SHORT PROBLEM: List every line of the data below that contains the string "fill", treating uppercase and lowercase as different.

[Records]
= = =

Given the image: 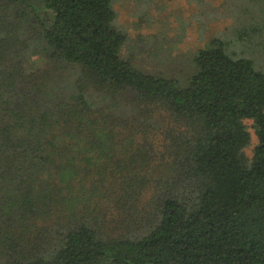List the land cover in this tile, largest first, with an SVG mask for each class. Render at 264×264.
Segmentation results:
<instances>
[{
    "label": "trees",
    "instance_id": "trees-1",
    "mask_svg": "<svg viewBox=\"0 0 264 264\" xmlns=\"http://www.w3.org/2000/svg\"><path fill=\"white\" fill-rule=\"evenodd\" d=\"M114 4L0 0V264H264V68L147 71Z\"/></svg>",
    "mask_w": 264,
    "mask_h": 264
},
{
    "label": "rangeland",
    "instance_id": "rangeland-1",
    "mask_svg": "<svg viewBox=\"0 0 264 264\" xmlns=\"http://www.w3.org/2000/svg\"><path fill=\"white\" fill-rule=\"evenodd\" d=\"M203 1L115 0L119 21L129 33L128 51L136 55V62L186 84L194 71L193 53L221 33L229 38V51L245 53L264 68V42L260 44L264 30L239 36L247 27L264 23V0ZM43 52L35 51L27 59L30 69L49 65ZM246 123L252 133L246 152L252 155L257 137L252 120Z\"/></svg>",
    "mask_w": 264,
    "mask_h": 264
}]
</instances>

= = =

WRITTEN SOLUTION:
    "mask_svg": "<svg viewBox=\"0 0 264 264\" xmlns=\"http://www.w3.org/2000/svg\"><path fill=\"white\" fill-rule=\"evenodd\" d=\"M114 4L0 0V264H264V68L147 71Z\"/></svg>",
    "mask_svg": "<svg viewBox=\"0 0 264 264\" xmlns=\"http://www.w3.org/2000/svg\"><path fill=\"white\" fill-rule=\"evenodd\" d=\"M203 1L115 0L119 21L129 33L128 51L136 55V62L186 84L194 71L193 53L221 33L229 38V51L245 53L264 68V42L260 44L264 30L239 36L247 27L264 23V0ZM43 52L35 51L27 59L30 69L49 65ZM246 123L252 133L246 152L252 155L257 137L252 120Z\"/></svg>",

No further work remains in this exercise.